Germany’s Robert Koch Institute (RKI) for infectious diseases reported 190,148 positive tests within 24 hours on Friday, 49,988 more than a week earlier, and 170 deaths in connection with the virus, bringing the death toll to 117,484.
“I often read and hear that politicians lost control over the pandemic. However, this is not the case. We were prepared for the infection numbers we have at the moment – in fact, these are even lower than expected,” Health Minister Karl Lauterbach told a news conference.
The number of daily new infections could rise to 400,000 but would then drop again, he said, adding that the protection of older people who have not been vaccinated is the country’s most important task at the moment.
“Germany has a comparatively high number of unvaccinated older people – four times as many as England and three times as many as Italy,” Lauterbach said.

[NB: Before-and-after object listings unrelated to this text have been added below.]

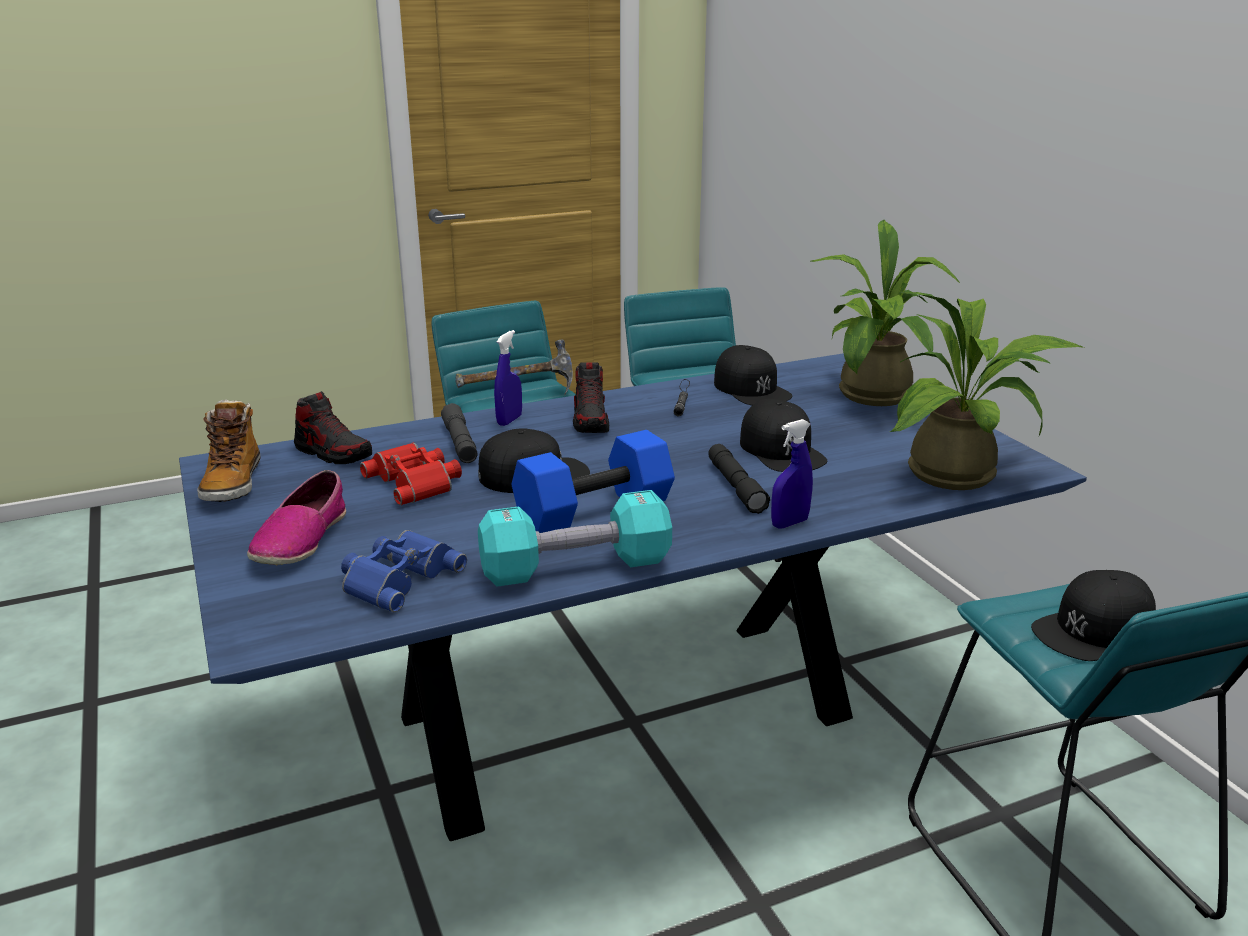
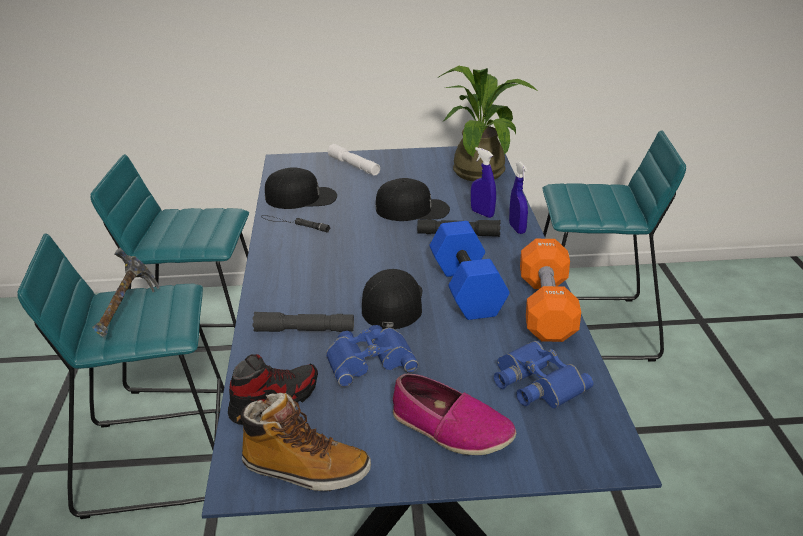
camera: 70 degrees left, 5 degrees up
red binoculars [360,443,462,505] -> blue binoculars [326,325,419,387]
turquoise dumbbell [478,490,672,587] -> orange dumbbell [520,239,581,342]
blue spray bottle [494,330,522,426] -> blue spray bottle moved to [471,147,496,218]
shoe [573,362,609,433] -> none
potted plant [811,220,960,406] -> white flashlight [327,144,380,176]
black cap [1031,570,1156,661] -> none

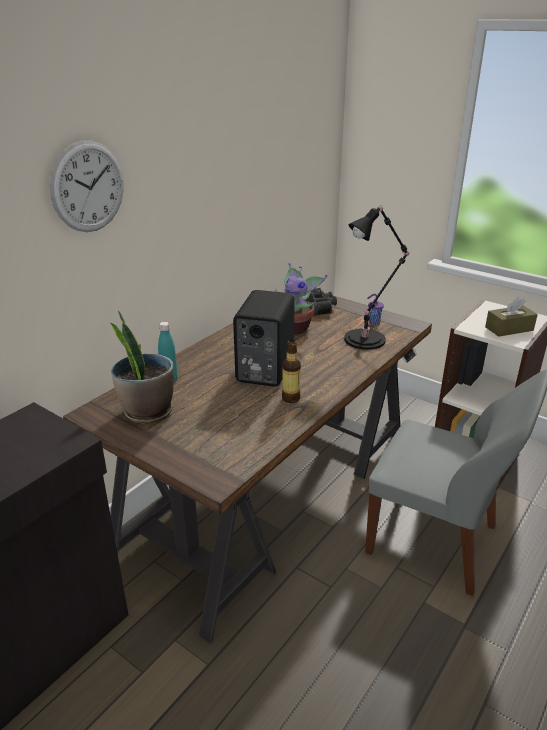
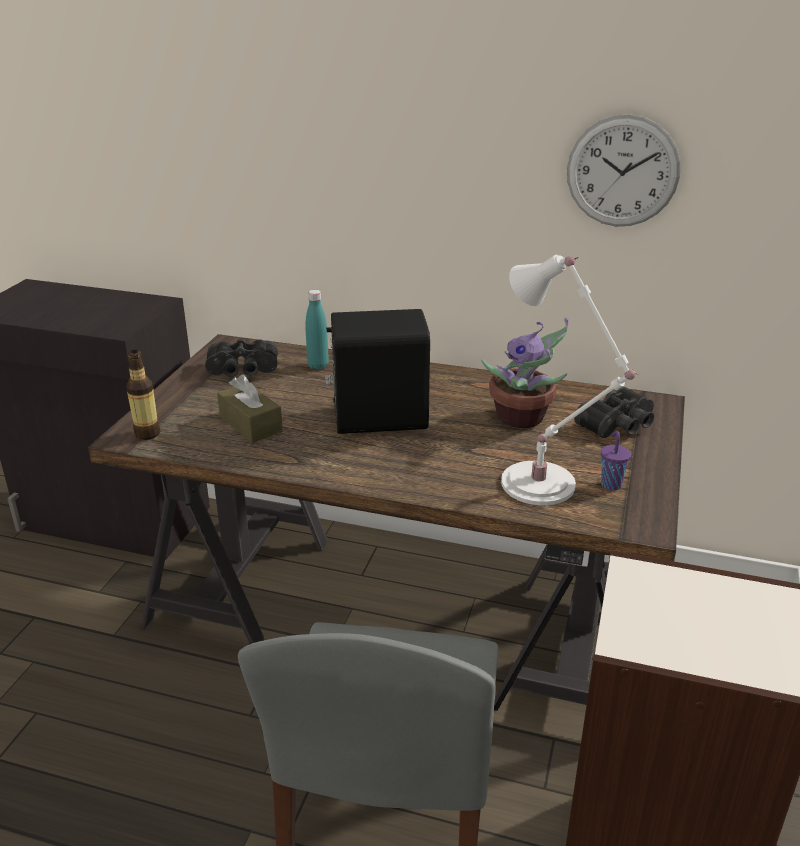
camera: 70 degrees right, 0 degrees up
wall clock [50,141,124,232] -> wall clock moved to [567,114,680,226]
potted plant [110,311,174,424] -> black binoculars [205,339,278,377]
bottle [282,339,301,403] -> bottle moved to [126,350,160,440]
black table lamp [344,205,409,350] -> white table lamp [501,255,640,505]
brown tissue box [485,297,538,337] -> brown tissue box moved to [217,375,283,443]

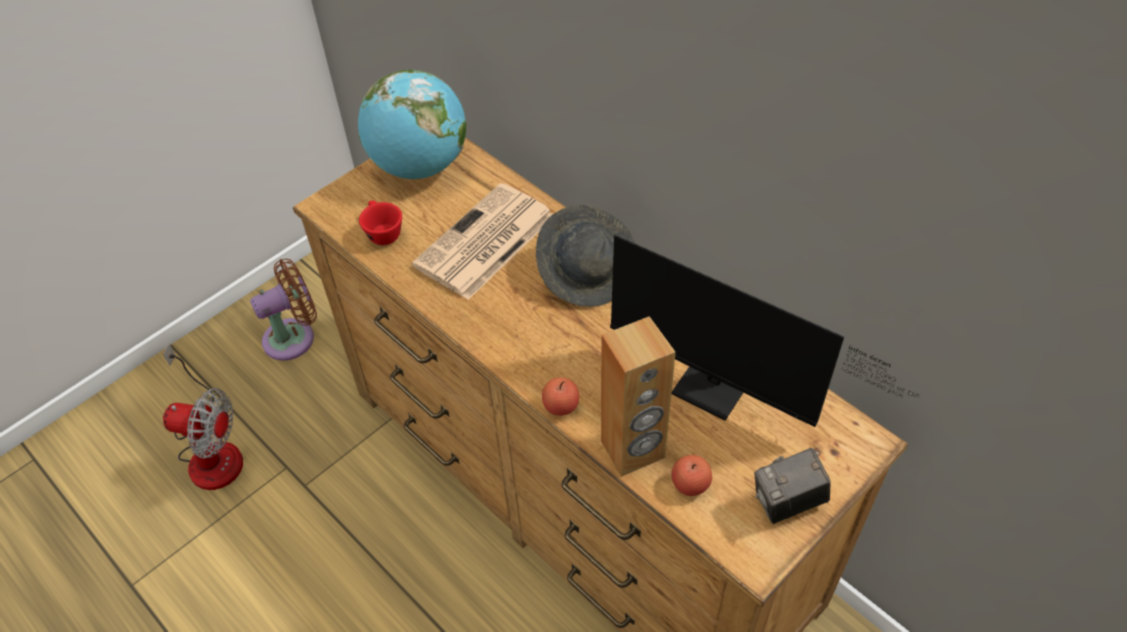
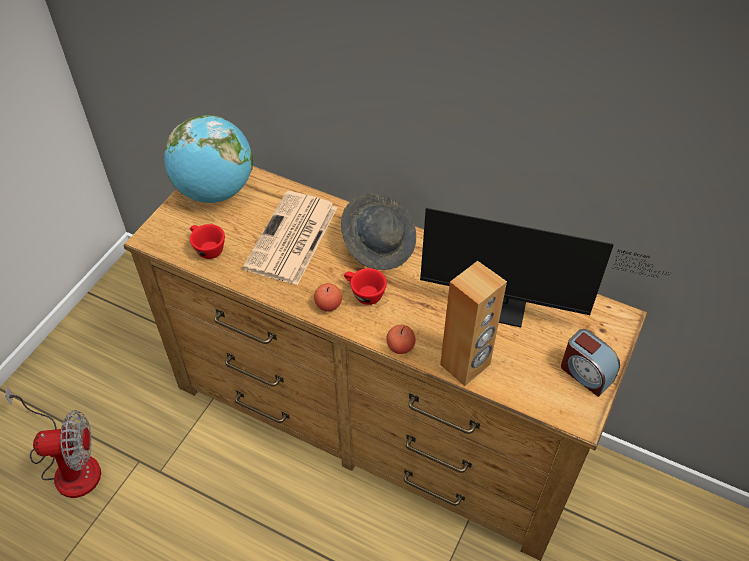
camera: 20 degrees left, 0 degrees up
brown fan [250,259,317,361] -> none
apple [672,455,712,496] -> apple moved to [314,283,342,312]
camera [754,448,830,524] -> alarm clock [561,329,620,397]
none -> red cup [344,268,387,305]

It would be wrong to lift restrictions on aspects of public life now, but it may be possible after the peak in the second half of February or in early March if the Omicron wave remains under control, with few severe cases, he said.
The situation in German intensive-care units, which currently provide for just a little more than 2,000 people, is “acceptable”, government adviser and intensive-care doctor Christian Karagiannidis said.
Lauterbach also said an RKI decision to shorten the validity of the “recovered” status from six to three months is “sensible” as the immunity of people following an Omicron infection is short-lived.